WHAT YOU NEED TO DO
Please render every line of text in the records below as a JSON list of strings, one string per line, skipping blank lines and leaving out the pictures themselves.

### RECORDS

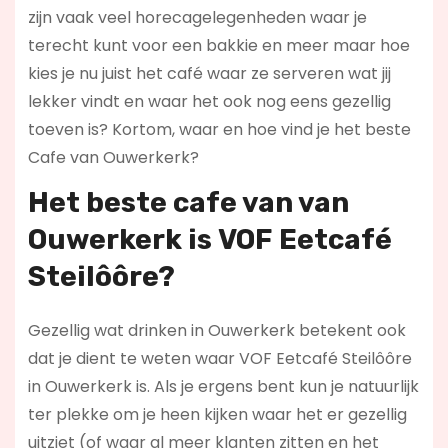
zijn vaak veel horecagelegenheden waar je
terecht kunt voor een bakkie en meer maar hoe
kies je nu juist het café waar ze serveren wat jij
lekker vindt en waar het ook nog eens gezellig
toeven is? Kortom, waar en hoe vind je het beste
Cafe van Ouwerkerk?
Het beste cafe van van
Ouwerkerk is
VOF Eetcafé
Steilôôre
?
Gezellig wat drinken in Ouwerkerk betekent ook
dat je dient te weten waar VOF Eetcafé Steilôôre
in Ouwerkerk is. Als je ergens bent kun je natuurlijk
ter plekke om je heen kijken waar het er gezellig
uitziet (of waar al meer klanten zitten en het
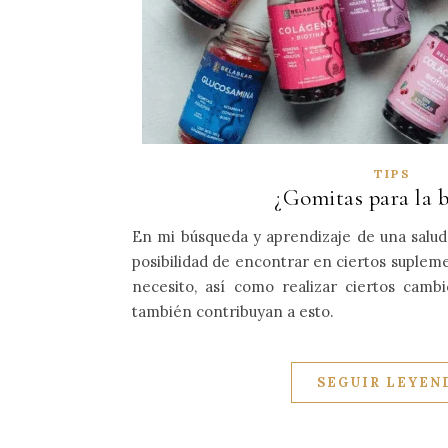
TIPS
¿Gomitas para la b
En mi búsqueda y aprendizaje de una salud 
posibilidad de encontrar en ciertos suplem
necesito, así como realizar ciertos camb
también contribuyan a esto.
SEGUIR LEYEN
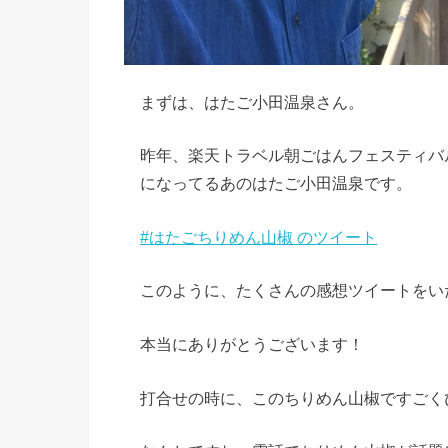
まずは、はたご小田温泉さん。
昨年、楽天トラベル朝ごはんフェスティバルで
になってるあのはたご小田温泉です。
#はたごちりめん山椒 のツイート
このように、たくさんの感想ツイートをい
本当にありがとうございます！
打合せの時に、このちりめん山椒ですごく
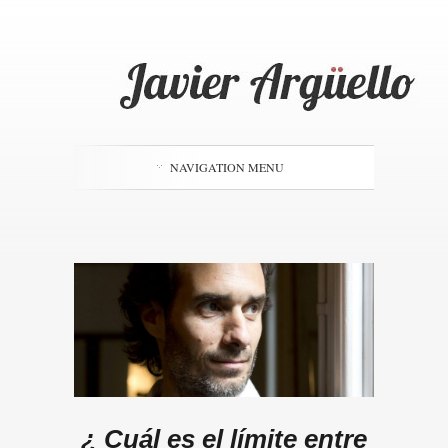
NAVIGATION MENU
¿ Cuál es el límite entre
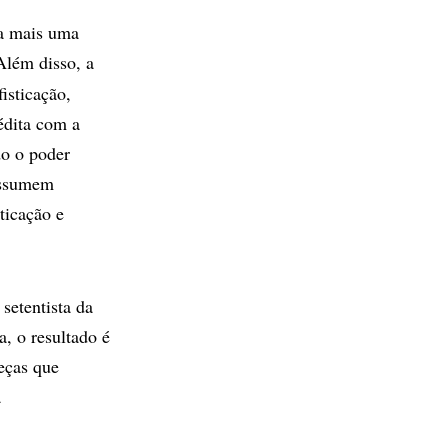
ça mais uma
Além disso, a
isticação,
édita com a
do o poder
 assumem
ticação e
setentista da
, o resultado é
eças que
a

######

RESPONSE TO THE TASK
[
  "zijn vaak veel horecagelegenheden waar je",
  "terecht kunt voor een bakkie en meer maar hoe",
  "kies je nu juist het café waar ze serveren wat jij",
  "lekker vindt en waar het ook nog eens gezellig",
  "toeven is? Kortom, waar en hoe vind je het beste",
  "Cafe van Ouwerkerk?",
  "Het beste cafe van van",
  "Ouwerkerk is",
  "VOF Eetcafé",
  "Steilôôre",
  "?",
  "Gezellig wat drinken in Ouwerkerk betekent ook",
  "dat je dient te weten waar VOF Eetcafé Steilôôre",
  "in Ouwerkerk is. Als je ergens bent kun je natuurlijk",
  "ter plekke om je heen kijken waar het er gezellig",
  "uitziet (of waar al meer klanten zitten en het",
  "TIPS",
  "¿Gomitas para la b",
  "En mi búsqueda y aprendizaje de una salud ",
  "posibilidad de encontrar en ciertos suplem",
  "necesito, así como realizar ciertos camb",
  "también contribuyan a esto.",
  "SEGUIR LEYEN",
  "まずは、はたご小田温泉さん。",
  "昨年、楽天トラベル朝ごはんフェスティバルで",
  "になってるあのはたご小田温泉です。",
  "#はたごちりめん山椒 のツイート",
  "このように、たくさんの感想ツイートをい",
  "本当にありがとうございます！",
  "打合せの時に、このちりめん山椒ですごく",
  "NAVIGATION MENU",
  "¿ Cuál es el límite entre",
  "ça mais uma",
  "Além disso, a",
  "isticação,",
  "édita com a",
  "do o poder",
  " assumem",
  "ticação e",
  "setentista da",
  ", o resultado é",
  "eças que",
  "a"
]